Now what people usually do is that they place a hard cut-off ... the Coulomb potential is sharply cut at r=\rho (say) --- and for r >>\rho they essentially drop the coulomb term --- and solve the SE --- They get an expression for \psi which they plug into the LHS of Eq. (1) .. Now, since everything is known .. one can extract each partial wave amplitude from Eq.(1) and they involve Log(\rho) ... Now when we take \rho -->infinity, the thing blows up ... But this is incorrect, right?? ... When we take the limit \rho --> infinity; the very assumption on which our asymptotic solution is based on, breaks down -- So the previous solution for the LHS of Eq.(1) is no longer valid.

But, if we can find the exact asymptotic solution for the repulsive Coulomb potential without any assumption (I understand that the solution will not be normalizable, etc ... but you see, the plane wave solution for the free particle is also similar ... But that doesn't mean that it's partial wave expansion co-effs will blow up) ... Then we can plug this wave function into the LHS of eq.(1) ... Note that, this is the exact solution, not a a first- or second order approximation. ... Now again, we can find the partial wave amplitudes that constitute f(\theta) ... The question is, since we are using the exact solution, would the partial amplitude still diverge?? If yes, I would like to understand WHY .. because from the sacred principle of S-matrix unitarity, I wouldn't normally expect them to blow up. As Debmalya mentioned, I'm sure that many people have stumbled over this issue ... and most likely, there is an answer which I still don't know.

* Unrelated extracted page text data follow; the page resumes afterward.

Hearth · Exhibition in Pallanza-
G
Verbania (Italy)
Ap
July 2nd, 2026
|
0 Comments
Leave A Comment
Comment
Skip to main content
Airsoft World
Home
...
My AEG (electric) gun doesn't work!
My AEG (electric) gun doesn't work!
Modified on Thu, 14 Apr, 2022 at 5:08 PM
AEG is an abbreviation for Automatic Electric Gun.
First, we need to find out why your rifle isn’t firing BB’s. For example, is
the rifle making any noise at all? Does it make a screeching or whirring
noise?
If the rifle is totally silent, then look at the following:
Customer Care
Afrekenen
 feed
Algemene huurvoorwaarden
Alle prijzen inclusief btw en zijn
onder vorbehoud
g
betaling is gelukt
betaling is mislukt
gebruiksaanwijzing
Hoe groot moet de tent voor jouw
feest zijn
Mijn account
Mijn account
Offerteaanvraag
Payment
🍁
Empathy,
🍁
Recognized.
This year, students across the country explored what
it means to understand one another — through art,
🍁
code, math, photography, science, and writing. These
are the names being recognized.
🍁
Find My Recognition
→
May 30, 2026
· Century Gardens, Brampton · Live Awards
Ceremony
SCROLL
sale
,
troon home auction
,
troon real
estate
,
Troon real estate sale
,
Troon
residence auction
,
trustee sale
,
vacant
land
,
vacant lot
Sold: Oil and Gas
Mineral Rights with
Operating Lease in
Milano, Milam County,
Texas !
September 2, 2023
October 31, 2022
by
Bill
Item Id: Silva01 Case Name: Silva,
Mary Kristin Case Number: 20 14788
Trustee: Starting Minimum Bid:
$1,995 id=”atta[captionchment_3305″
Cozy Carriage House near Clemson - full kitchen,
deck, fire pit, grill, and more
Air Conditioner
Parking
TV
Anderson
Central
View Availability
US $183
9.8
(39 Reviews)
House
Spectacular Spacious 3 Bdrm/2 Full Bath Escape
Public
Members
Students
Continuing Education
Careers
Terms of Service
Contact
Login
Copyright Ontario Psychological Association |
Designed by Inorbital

I hope that this description makes sense and I will be waiting for further clarifications.

Thanks again to all of you for your illuminations.

Dear Dipankar, before expanding the discussion, I join Debmalya in inviting you to consult Gottfried (or Gottfried-Yan if you consider the 2nd edition of Gottfried's original Quantum Mechanics). He expands (along with others, like Burke) on the issue that for when the scattering potential V(r) vanishes for r approaching infinity, however r V(r) does not (as is the case for the 1/r Coulomb potential), the leading asymptotic contribution to the scattered wave function is not a plane wave (see section 3.6b of Gottfried-Yan). This observation is in fact apparent from the explicit expression in Eq. (7.13.14), p. 437, of Sakurai's Modern Quantum Mechanics, which concerns the Coulomb potential. Note that since the logarithmically-divergent term occurs in the argument of the exponential function, it gives rise to an anomalous power-law behaviour of the scattered wave function for r approaching infinity. This anomalous exponent of the power law cannot be captured by means of a finite-order perturbation theory (on general grounds, one can show that the perturbation series must contain unbounded terms;* only an infinite re-summation of these terms is capable of reproducing the anomalous exponent).

______

* Consult Appendix C of my paper 'Some rigorous results concerning ...', beginning on page 35.

Not only is the solution of the Schrodinger wave equation with a Coulomb potential well known - everything from the lowest lying bound states to continuum states - just recently, the Logarithmic Schrodinger equation has been solved for a Coulomb potential for lowest lying bound states (albeit with zero-angular momentum so far). This is in a recent J. Phys. Commun. publication about to come out.